I decided fairly quickly that the route I would like to go down would be to see whether police officers elect to use bodycam footage less frequently in poorer areas or in areas with a larger non-white population. With the many cases of police brutality towards black people recently, the high crime levels in New Orleans as well as a high black population I was interested to see whether there was clear prejudice in the number of camera activation in minority areas or a shorter duration of footage (indicating that the camera may have been shut off intentionally).

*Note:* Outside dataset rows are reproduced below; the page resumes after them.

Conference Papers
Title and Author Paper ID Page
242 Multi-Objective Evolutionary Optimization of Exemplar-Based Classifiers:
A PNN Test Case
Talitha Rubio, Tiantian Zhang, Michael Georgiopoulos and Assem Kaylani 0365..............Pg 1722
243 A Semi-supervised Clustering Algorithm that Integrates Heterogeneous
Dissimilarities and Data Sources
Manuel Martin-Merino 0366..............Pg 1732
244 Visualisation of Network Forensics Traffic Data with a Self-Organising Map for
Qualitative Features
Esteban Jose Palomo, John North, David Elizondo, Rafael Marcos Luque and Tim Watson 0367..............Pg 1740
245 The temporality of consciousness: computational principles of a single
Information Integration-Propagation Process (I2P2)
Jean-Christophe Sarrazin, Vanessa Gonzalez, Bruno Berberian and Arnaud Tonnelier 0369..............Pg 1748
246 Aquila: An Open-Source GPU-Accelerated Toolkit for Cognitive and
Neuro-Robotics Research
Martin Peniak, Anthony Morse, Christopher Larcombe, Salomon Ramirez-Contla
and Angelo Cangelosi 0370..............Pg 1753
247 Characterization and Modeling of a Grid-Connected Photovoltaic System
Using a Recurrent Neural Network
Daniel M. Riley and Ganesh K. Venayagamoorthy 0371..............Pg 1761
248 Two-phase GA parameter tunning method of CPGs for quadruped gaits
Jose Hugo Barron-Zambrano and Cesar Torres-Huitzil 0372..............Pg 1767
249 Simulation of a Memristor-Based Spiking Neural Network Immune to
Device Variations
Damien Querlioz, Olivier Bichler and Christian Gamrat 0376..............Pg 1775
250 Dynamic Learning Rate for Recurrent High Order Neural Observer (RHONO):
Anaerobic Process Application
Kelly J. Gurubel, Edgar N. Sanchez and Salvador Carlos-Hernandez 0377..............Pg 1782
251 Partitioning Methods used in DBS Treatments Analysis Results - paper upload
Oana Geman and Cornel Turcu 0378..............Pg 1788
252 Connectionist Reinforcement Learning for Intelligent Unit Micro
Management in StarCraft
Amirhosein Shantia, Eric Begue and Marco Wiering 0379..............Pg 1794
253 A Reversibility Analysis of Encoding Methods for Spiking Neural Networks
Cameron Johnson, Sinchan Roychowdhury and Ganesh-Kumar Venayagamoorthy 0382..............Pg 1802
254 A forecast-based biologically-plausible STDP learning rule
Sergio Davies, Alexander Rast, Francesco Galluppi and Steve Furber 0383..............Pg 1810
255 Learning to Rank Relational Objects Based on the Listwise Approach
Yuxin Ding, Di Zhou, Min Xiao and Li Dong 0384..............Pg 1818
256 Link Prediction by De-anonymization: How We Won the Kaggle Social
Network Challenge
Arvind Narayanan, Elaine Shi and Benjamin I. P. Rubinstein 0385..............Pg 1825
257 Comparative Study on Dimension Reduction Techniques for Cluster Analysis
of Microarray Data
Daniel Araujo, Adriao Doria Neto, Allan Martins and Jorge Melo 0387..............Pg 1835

I looked for some census data for New Orleans; unfortunately the latest data available I could find was from 2010, but I have made the assumption that while numbers may have changed, the percentage makeup of the population is less likely to have drastically shifted. Although the areas in which different ethnic groups live may well have changed. The data was detailed, even going down into Parish and city block levels; due to the size of the police bodycam data set I decided to aggregate up to the level of police district.
I had to resort to Alteryx (against Andy’s guidelines) so that I could use the spatial tools to find out which Parishes/Blocks were in which police districts.

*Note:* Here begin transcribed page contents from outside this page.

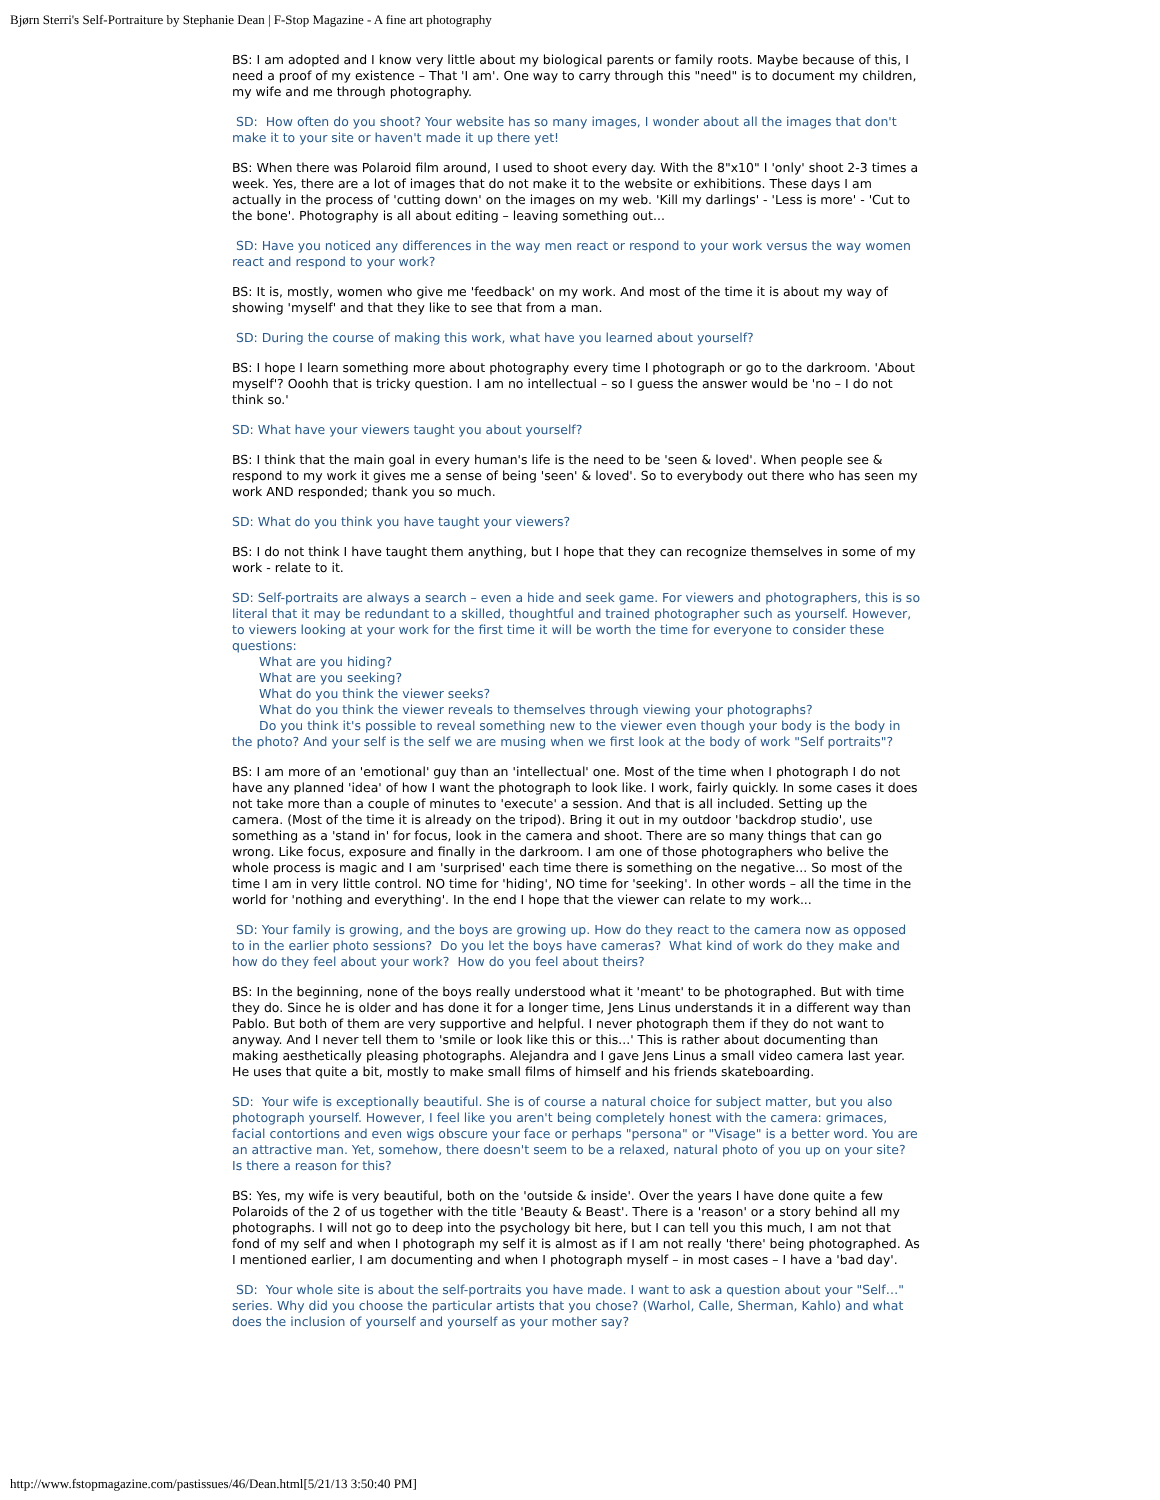Bjørn Sterri's Self-Portraiture by Stephanie Dean | F-Stop Magazine - A fine art photography
BS: I am adopted and I know very little about my biological parents or family roots. Maybe because of this, I need a proof of my existence – That 'I am'. One way to carry through this "need" is to document my children, my wife and me through photography.
SD: How often do you shoot? Your website has so many images, I wonder about all the images that don't make it to your site or haven't made it up there yet!
BS: When there was Polaroid film around, I used to shoot every day. With the 8"x10" I 'only' shoot 2-3 times a week. Yes, there are a lot of images that do not make it to the website or exhibitions. These days I am actually in the process of 'cutting down' on the images on my web. 'Kill my darlings' - 'Less is more' - 'Cut to the bone'. Photography is all about editing – leaving something out...
SD: Have you noticed any differences in the way men react or respond to your work versus the way women react and respond to your work?
BS: It is, mostly, women who give me 'feedback' on my work. And most of the time it is about my way of showing 'myself' and that they like to see that from a man.
SD: During the course of making this work, what have you learned about yourself?
BS: I hope I learn something more about photography every time I photograph or go to the darkroom. 'About myself'? Ooohh that is tricky question. I am no intellectual – so I guess the answer would be 'no – I do not think so.'
SD: What have your viewers taught you about yourself?
BS: I think that the main goal in every human's life is the need to be 'seen & loved'. When people see & respond to my work it gives me a sense of being 'seen' & loved'. So to everybody out there who has seen my work AND responded; thank you so much.
SD: What do you think you have taught your viewers?
BS: I do not think I have taught them anything, but I hope that they can recognize themselves in some of my work - relate to it.
SD: Self-portraits are always a search – even a hide and seek game. For viewers and photographers, this is so literal that it may be redundant to a skilled, thoughtful and trained photographer such as yourself. However, to viewers looking at your work for the first time it will be worth the time for everyone to consider these questions:
What are you hiding?
What are you seeking?
What do you think the viewer seeks?
What do you think the viewer reveals to themselves through viewing your photographs?
Do you think it's possible to reveal something new to the viewer even though your body is the body in the photo? And your self is the self we are musing when we first look at the body of work "Self portraits"?
BS: I am more of an 'emotional' guy than an 'intellectual' one. Most of the time when I photograph I do not have any planned 'idea' of how I want the photograph to look like. I work, fairly quickly. In some cases it does not take more than a couple of minutes to 'execute' a session. And that is all included. Setting up the camera. (Most of the time it is already on the tripod). Bring it out in my outdoor 'backdrop studio', use something as a 'stand in' for focus, look in the camera and shoot. There are so many things that can go wrong. Like focus, exposure and finally in the darkroom. I am one of those photographers who belive the whole process is magic and I am 'surprised' each time there is something on the negative... So most of the time I am in very little control. NO time for 'hiding', NO time for 'seeking'. In other words – all the time in the world for 'nothing and everything'. In the end I hope that the viewer can relate to my work...
SD: Your family is growing, and the boys are growing up. How do they react to the camera now as opposed to in the earlier photo sessions? Do you let the boys have cameras? What kind of work do they make and how do they feel about your work? How do you feel about theirs?
BS: In the beginning, none of the boys really understood what it 'meant' to be photographed. But with time they do. Since he is older and has done it for a longer time, Jens Linus understands it in a different way than Pablo. But both of them are very supportive and helpful. I never photograph them if they do not want to anyway. And I never tell them to 'smile or look like this or this...' This is rather about documenting than making aesthetically pleasing photographs. Alejandra and I gave Jens Linus a small video camera last year. He uses that quite a bit, mostly to make small films of himself and his friends skateboarding.
SD: Your wife is exceptionally beautiful. She is of course a natural choice for subject matter, but you also photograph yourself. However, I feel like you aren't being completely honest with the camera: grimaces, facial contortions and even wigs obscure your face or perhaps "persona" or "Visage" is a better word. You are an attractive man. Yet, somehow, there doesn't seem to be a relaxed, natural photo of you up on your site? Is there a reason for this?
BS: Yes, my wife is very beautiful, both on the 'outside & inside'. Over the years I have done quite a few Polaroids of the 2 of us together with the title 'Beauty & Beast'. There is a 'reason' or a story behind all my photographs. I will not go to deep into the psychology bit here, but I can tell you this much, I am not that fond of my self and when I photograph my self it is almost as if I am not really 'there' being photographed. As I mentioned earlier, I am documenting and when I photograph myself – in most cases – I have a 'bad day'.
SD: Your whole site is about the self-portraits you have made. I want to ask a question about your "Self…" series. Why did you choose the particular artists that you chose? (Warhol, Calle, Sherman, Kahlo) and what does the inclusion of yourself and yourself as your mother say?
http://www.fstopmagazine.com/pastissues/46/Dean.html[5/21/13 3:50:40 PM]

From there I aggregated the population and housing data up to the level of the district and exported. I joined to the police body camera data in Tableau and began my analysis.
I decided that I wanted to first visualise the police districts by their percent non-white population, to initially separate out areas where I expected there to be suspicious behaviour. I chose to colour the districts by whether they were majority white ethnically or majority non-white; I would stick with this colour scheme throughout the rest of the visual. I used a Mapbox map for my background.
I used this to highlight the other charts in the dashboard, which represent the median duration of footage in each district, the number of recordings per 100,000 citizens in each district and the 30 day moving average of recordings per district.
Compared to yesterday, today’s data was much cleaner and easier to begin working on, but the space for choosing personal direction could have been time consuming. I’m glad I settled on a topic relatively quickly, however I did spend a long time trying to get my data to be as granular as possible, going down to the Parish and block levels of detail contained in the census data. It would have been great to be able to see the number of police recordings block by block visualised against the demographic data but that simply made the data set too large for a spatial file (the limit is 2GB and mine got to over 8GB fairly quickly).
Given more time I would probably add in some research about the absolute number of crimes committed in different parts of New Orleans, to see if a particular area that experiences high arrests also has lower levels of recordings, or recordings are shorter. This could then be tied in with news articles on notable cases of police brutality in those areas, if present.